Слово «герой» в ситуации с де Гуржем оказалось несколько неуместным, и Радзивилл понял, что немного сфальшивил, поэтому тут же перевел разговор на другую тему:

— Однако этот ваш наряд, шевалье… Вы приняли ислам?

Де Гурж непринужденно рассмеялся, он уже вполне освоился с обстановкой.

— Отнюдь, — ответил он. — Но султан с гораздо большей благосклонностью принимает алжирских пиратов, нежели честных христиан.
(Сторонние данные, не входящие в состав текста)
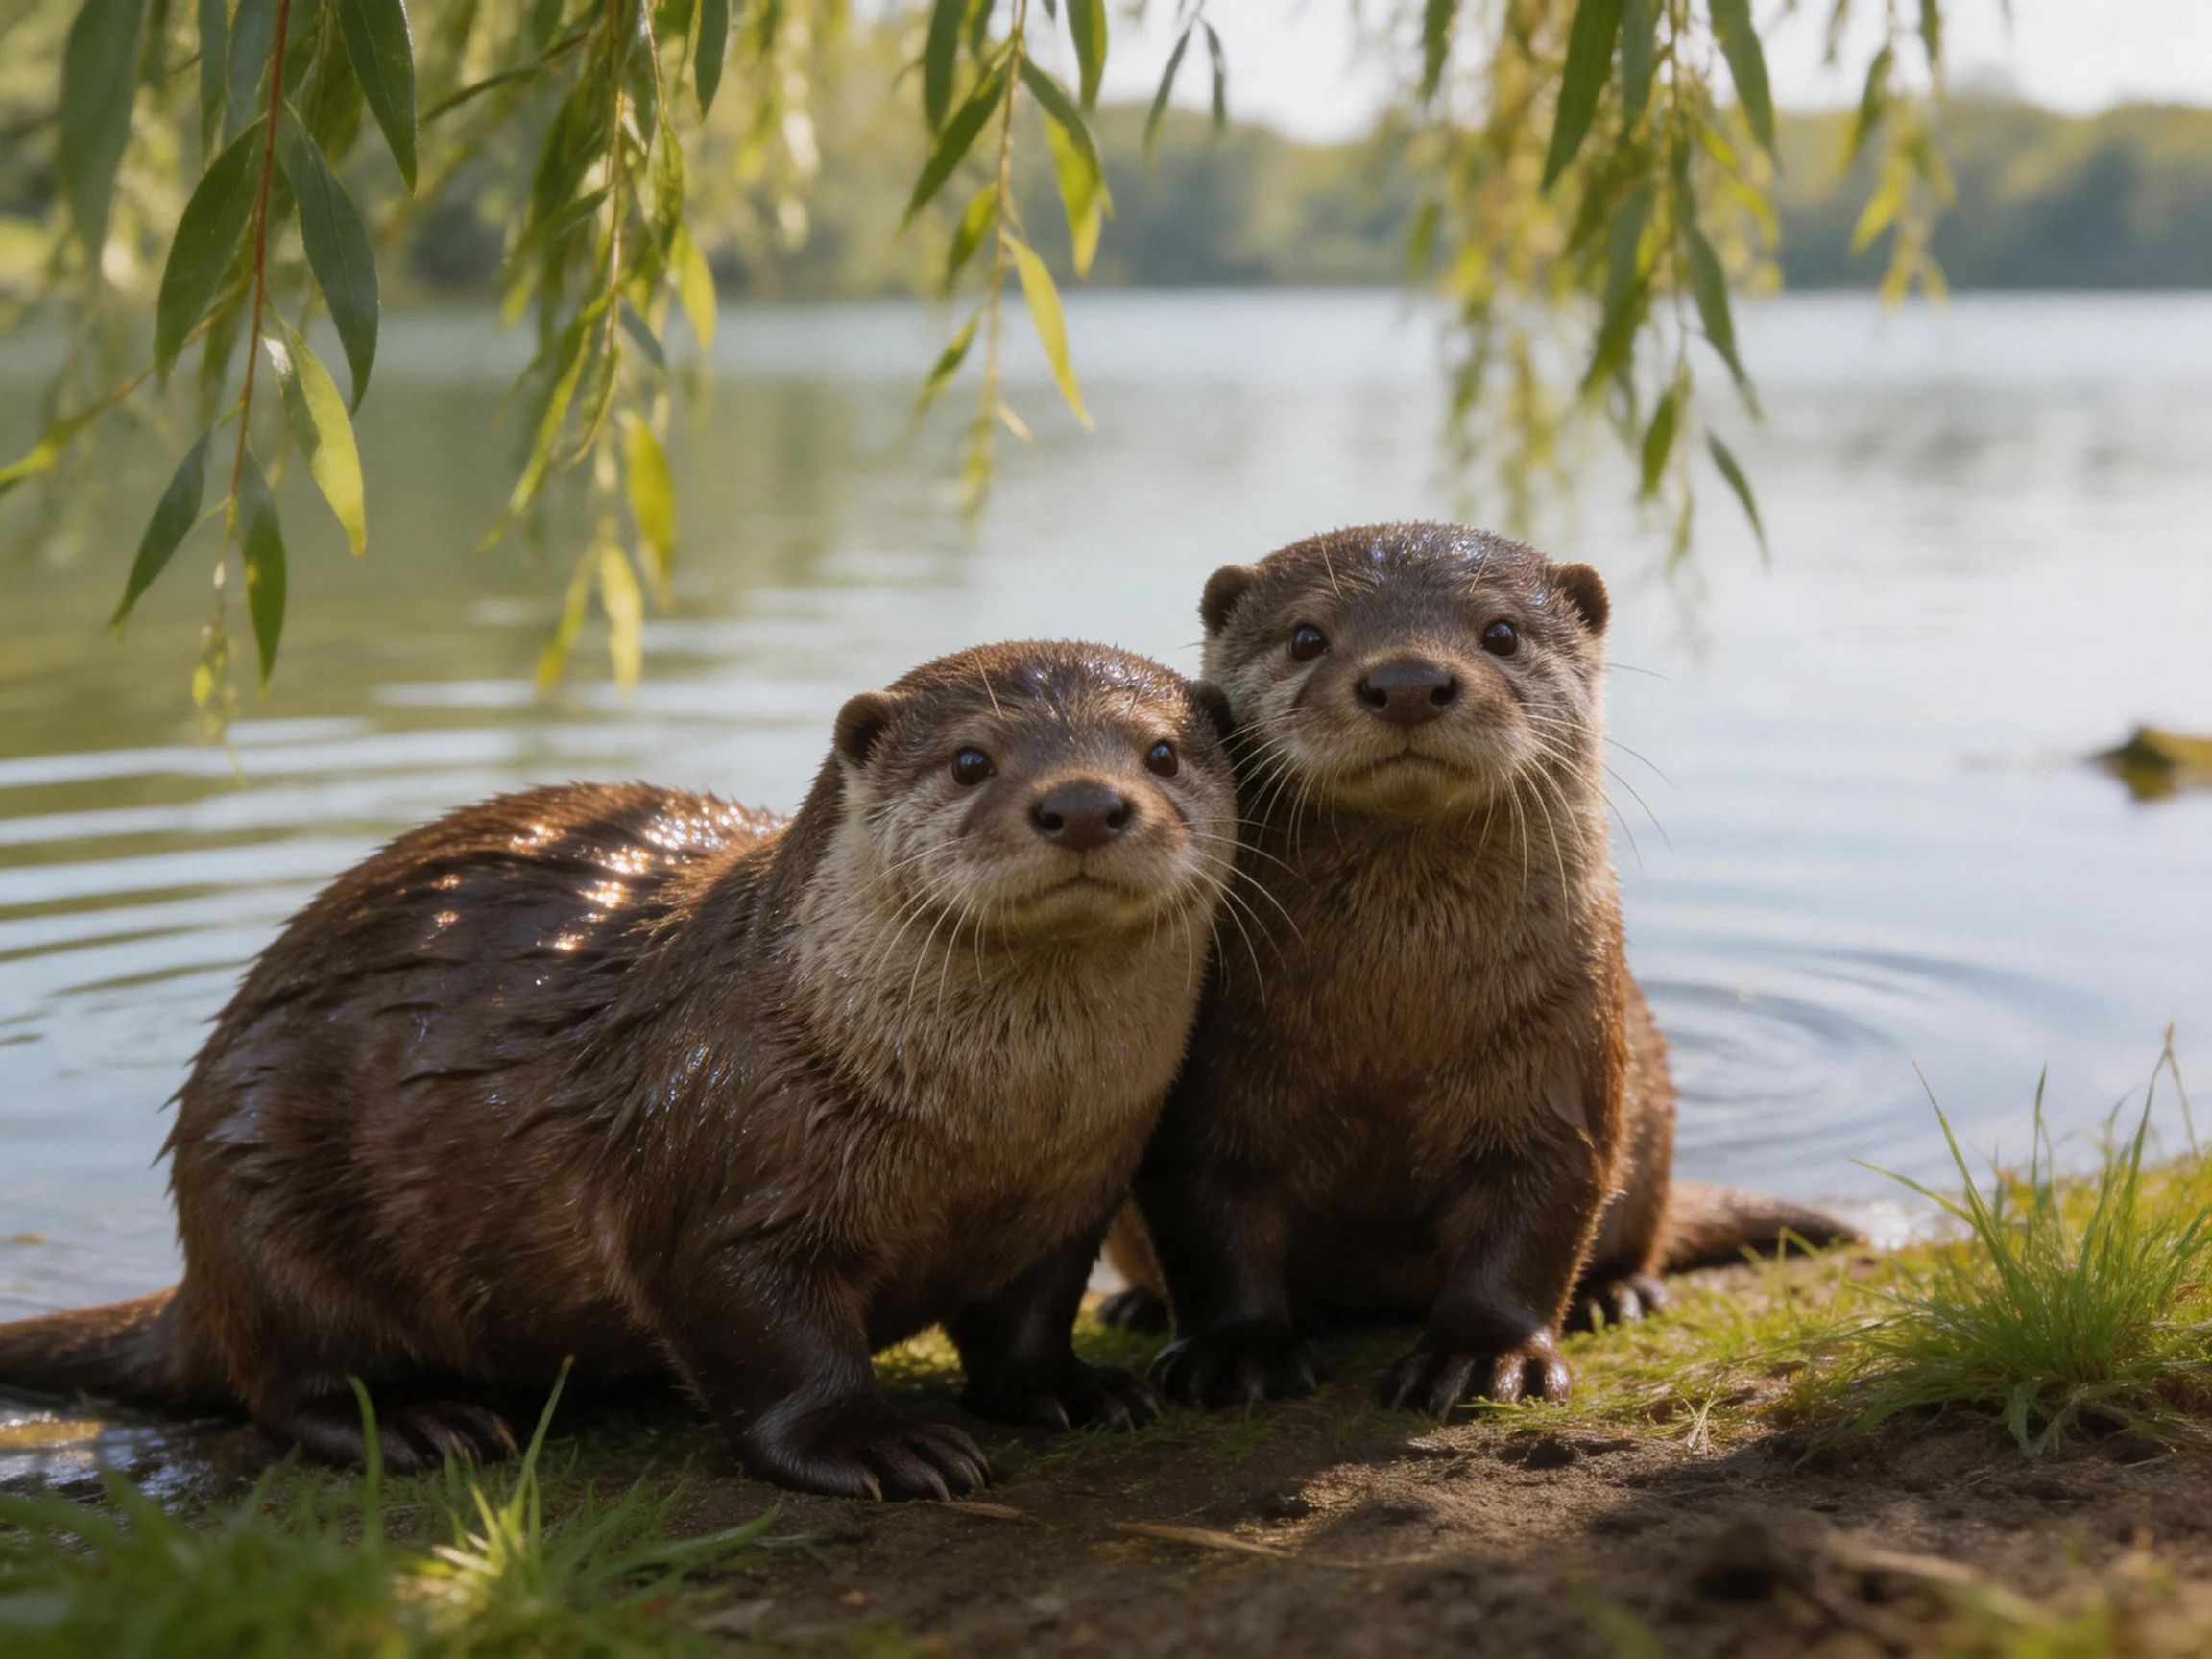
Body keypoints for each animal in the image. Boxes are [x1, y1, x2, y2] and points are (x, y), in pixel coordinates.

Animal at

Поэтому мне пришлось прибегнуть к маскировке, что оказалось совсем не трудно. В моей команде и раньше были уроженцы Алжира. Перебравшись поближе к Европе, я набрал в экипаж еще несколько берберийцев, которые отличаются большой храбростью и нечувствительностью к боли, и ни одна сторожевая галера османов не заподозрила в нашей посудине ничего необычного. Кроме того, среди алжирских пиратов (в том числе и капитанов) есть европейцы, принявшие ислам. Так что я вполне сошел за своего.